I wanted to help other people and I have a very specific memory of like when I was in elementary school and my like the friends around me, their parents were getting separated or divorced like a lot at that time, and like I remember at the time being, like I want to help families stay together, like that was my thing. I was like I really want to help people stay together and obviously like very naive, like it's much more complex than that, right, and it's a bad thing if your family doesn't stay together. Sometimes it's actually really helpful and healthy for, yeah, families to separate, um, I obviously at like first or second grade did not know that, um, but I, that's kind of what, like I I've just always wanted to to do this kind of work, um, and so when I got into like the mental health space, the more I was I've been, I've been in this space for about 10 years now in like agencies, um, uh, like non-profit work, um, in a lot of different capacities, right, and when I started my psychotherapy practices or, um, that was about five years ago, so the more work I did, I was very fortunate because I got a really cool practicum placement, um, that was focused on trauma, oh and and so I got a lot of like education and like practical skills very early in my career, I would say.

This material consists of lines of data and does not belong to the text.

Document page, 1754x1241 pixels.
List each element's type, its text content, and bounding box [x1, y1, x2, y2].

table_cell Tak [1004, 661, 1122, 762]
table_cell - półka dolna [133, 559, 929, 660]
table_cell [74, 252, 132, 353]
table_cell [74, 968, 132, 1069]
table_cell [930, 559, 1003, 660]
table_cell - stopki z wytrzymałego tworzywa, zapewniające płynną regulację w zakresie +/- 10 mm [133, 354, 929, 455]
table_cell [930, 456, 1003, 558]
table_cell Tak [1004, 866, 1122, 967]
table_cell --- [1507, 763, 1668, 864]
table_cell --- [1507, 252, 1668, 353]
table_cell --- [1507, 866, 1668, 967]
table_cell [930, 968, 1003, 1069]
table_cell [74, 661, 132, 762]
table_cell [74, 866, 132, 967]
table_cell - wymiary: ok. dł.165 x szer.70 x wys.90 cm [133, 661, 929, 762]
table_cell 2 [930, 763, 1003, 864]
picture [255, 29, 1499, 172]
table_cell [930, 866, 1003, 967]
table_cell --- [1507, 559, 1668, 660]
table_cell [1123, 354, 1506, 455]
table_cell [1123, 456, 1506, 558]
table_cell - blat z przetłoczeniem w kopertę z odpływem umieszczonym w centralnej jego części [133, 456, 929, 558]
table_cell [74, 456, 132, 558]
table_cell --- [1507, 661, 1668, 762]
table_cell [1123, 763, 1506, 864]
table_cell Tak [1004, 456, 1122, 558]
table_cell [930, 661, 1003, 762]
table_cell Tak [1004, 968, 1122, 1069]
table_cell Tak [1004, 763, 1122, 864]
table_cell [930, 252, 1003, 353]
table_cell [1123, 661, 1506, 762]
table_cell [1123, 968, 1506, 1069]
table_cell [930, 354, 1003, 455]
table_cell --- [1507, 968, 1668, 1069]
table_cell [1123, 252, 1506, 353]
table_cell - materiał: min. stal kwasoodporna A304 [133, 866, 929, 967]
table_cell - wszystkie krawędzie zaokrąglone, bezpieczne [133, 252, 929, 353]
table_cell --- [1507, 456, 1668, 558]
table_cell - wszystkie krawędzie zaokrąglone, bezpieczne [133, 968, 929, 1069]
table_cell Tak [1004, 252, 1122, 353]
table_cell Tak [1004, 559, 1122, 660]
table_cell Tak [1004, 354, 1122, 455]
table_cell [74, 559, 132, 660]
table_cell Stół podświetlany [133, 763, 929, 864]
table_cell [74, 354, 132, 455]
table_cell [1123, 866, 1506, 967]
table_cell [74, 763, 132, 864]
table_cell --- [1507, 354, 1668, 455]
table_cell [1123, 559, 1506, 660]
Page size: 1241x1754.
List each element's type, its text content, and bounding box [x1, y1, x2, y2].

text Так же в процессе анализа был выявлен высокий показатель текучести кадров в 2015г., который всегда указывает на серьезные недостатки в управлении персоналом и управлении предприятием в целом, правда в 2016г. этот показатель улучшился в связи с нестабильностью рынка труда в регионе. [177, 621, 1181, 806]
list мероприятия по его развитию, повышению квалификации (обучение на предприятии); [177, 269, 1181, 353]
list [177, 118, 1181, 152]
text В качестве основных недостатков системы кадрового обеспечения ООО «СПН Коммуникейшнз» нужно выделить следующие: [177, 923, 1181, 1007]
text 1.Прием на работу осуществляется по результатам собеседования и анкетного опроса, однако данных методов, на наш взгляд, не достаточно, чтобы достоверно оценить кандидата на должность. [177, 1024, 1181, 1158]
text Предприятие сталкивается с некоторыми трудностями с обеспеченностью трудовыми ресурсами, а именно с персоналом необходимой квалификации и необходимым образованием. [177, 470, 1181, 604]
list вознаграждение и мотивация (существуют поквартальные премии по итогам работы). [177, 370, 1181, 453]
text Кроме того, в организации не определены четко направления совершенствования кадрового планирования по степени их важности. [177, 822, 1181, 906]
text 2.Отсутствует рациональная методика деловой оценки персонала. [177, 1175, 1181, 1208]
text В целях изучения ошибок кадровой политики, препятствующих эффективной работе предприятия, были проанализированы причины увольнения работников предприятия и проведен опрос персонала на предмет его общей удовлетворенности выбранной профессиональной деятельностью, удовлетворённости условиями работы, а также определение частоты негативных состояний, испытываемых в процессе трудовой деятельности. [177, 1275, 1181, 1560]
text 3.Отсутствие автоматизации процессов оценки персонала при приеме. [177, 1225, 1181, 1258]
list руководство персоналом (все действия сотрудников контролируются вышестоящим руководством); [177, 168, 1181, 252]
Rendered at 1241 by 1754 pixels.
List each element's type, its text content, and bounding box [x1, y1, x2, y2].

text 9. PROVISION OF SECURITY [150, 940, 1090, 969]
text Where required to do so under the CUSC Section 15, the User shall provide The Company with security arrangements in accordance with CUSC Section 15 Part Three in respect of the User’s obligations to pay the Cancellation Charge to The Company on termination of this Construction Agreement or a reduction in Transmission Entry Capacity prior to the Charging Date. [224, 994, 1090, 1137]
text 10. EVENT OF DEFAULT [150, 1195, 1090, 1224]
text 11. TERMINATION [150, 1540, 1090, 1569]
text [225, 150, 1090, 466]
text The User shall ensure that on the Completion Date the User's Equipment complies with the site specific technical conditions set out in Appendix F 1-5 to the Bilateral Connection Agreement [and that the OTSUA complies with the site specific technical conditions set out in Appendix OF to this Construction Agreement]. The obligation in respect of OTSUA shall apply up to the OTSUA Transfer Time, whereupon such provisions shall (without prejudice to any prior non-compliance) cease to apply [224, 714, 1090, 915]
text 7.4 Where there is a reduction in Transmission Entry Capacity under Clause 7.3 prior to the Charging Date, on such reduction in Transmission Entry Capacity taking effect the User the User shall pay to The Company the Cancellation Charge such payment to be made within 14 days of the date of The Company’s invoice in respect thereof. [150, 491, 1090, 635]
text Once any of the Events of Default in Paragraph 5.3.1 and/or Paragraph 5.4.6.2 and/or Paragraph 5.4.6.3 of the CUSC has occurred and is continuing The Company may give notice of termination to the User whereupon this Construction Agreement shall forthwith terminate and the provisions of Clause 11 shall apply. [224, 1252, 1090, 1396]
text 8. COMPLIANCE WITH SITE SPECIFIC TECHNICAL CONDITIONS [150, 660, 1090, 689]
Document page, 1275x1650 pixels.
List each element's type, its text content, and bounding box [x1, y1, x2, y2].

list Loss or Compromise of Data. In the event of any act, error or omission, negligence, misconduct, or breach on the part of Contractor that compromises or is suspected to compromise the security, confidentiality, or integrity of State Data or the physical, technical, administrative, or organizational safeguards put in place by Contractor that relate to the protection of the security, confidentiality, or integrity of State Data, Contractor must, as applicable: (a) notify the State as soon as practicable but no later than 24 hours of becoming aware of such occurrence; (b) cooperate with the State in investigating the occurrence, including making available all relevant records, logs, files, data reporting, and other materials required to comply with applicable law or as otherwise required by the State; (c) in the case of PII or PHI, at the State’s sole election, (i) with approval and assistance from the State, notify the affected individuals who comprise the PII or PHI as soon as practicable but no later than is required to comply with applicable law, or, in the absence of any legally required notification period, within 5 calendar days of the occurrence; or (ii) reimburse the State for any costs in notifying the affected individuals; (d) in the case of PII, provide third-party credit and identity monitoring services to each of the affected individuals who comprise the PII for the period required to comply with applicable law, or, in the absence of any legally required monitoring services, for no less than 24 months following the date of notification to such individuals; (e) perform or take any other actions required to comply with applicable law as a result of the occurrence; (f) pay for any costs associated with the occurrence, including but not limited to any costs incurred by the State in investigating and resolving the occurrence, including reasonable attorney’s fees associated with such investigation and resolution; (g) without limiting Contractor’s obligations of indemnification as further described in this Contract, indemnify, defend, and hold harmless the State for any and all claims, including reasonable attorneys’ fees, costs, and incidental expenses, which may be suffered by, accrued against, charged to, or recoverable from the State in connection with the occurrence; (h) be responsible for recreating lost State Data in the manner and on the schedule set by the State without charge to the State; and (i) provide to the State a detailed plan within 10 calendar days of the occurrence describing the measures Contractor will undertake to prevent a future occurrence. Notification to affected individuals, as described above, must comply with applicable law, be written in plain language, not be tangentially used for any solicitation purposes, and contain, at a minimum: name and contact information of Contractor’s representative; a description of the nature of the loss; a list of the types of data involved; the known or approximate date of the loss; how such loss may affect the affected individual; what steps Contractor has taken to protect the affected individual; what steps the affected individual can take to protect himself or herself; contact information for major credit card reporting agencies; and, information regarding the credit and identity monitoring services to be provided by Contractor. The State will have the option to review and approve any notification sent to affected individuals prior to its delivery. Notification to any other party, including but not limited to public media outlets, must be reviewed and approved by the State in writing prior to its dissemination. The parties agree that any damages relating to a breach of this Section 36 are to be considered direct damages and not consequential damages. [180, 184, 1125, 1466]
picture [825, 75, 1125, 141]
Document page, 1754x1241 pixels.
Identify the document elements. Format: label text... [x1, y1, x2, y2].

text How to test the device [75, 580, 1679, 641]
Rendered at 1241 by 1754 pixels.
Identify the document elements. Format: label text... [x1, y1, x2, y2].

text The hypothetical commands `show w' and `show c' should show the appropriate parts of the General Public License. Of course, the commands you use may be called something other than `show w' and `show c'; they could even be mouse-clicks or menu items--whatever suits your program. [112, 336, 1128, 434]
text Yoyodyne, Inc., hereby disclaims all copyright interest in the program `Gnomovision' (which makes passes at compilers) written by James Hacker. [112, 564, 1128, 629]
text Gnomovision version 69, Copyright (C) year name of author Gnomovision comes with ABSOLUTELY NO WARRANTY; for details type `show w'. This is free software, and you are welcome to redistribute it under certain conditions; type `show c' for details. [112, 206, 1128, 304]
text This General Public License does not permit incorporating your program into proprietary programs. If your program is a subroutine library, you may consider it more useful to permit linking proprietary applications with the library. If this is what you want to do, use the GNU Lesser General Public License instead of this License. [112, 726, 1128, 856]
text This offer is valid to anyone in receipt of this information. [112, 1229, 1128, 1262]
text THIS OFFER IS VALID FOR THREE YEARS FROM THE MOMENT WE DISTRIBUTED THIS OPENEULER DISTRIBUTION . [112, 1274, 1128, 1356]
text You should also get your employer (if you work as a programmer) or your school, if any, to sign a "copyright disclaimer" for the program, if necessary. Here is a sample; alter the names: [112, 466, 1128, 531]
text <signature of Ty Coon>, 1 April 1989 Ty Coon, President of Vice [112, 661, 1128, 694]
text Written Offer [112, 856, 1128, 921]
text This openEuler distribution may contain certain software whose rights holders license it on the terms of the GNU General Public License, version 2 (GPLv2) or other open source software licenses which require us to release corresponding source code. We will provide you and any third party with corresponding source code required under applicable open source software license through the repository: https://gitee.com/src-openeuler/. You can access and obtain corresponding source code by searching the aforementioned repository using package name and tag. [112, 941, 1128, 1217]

And the more I worked with trauma and the more I worked with people who looked like me, I was like there is something there. I feel so energized by this work.

Speaker 2:

So in 2023, I launched my private practice because that gave me an opportunity to really niche down. Working for other community agencies you don't really get that choice that's sort of who you're going to work with or not, to the same extent at least. Um. And so I created my private practice, really wanting to niche down and say, like, I want to focus on South Asian mental health, I want to focus on South Asian mental health for women.

Speaker 2:

And so the more I worked with people who looked like me, the more I worked in this space, I noticed, like the intergenerational trauma, the people pleasing, the self-care were all things that like comes up like so often right In different ways, and so that's kind of just what I've like made my practice about, because I think it's just really cool work.

Speaker 1:

Yeah, that's great to hear how it started, from you as a young child, you know, wanting to help and then moving forward in your psychotherapy practice. And where are you located? Again, sorry, I know our time zones are different.

Speaker 2:

That's okay, I'm in Ontario. So our practice is fully virtual right now. We actually just expanded to an over five team members, including me, which is really cool, because now we get to offer couples therapy, we get to offer family therapy, group therapy. Everybody on the team has different things to offer, so one of the biggest things that I was like really, really excited to be able to offer was um support for folks with addiction, or their caregivers or their loved ones.

Speaker 2:

Um and that's something that I would like. That's also something very dear to my heart and I think, um, for a lot of brown people, it's probably something that is like hits home for them, right, and so I was really excited to be able to offer like to have that right to have a team member, especially, who can offer their support for folks who are struggling.

Speaker 1:

That was wonderful. It was wonderful hearing your story. Thank you for sharing your story with us, along with your knowledge and your expertise. You're welcome, um, so do you have any other last pieces of information you want to provide, or?

Speaker 2:

no, I think that's it. I think you know, just to. I think there's there's so much um value in healing out loud and that's exactly what we're doing.

Speaker 1:

You know, and even just by talking about this, so thank you again for having me thank you for devoting your time and your energy to this podcast episode and sharing your story, because I feel like our own personal stories as to how we've come in the space of therapy are important too, and so thank you, Risha. Thank you All right Okay.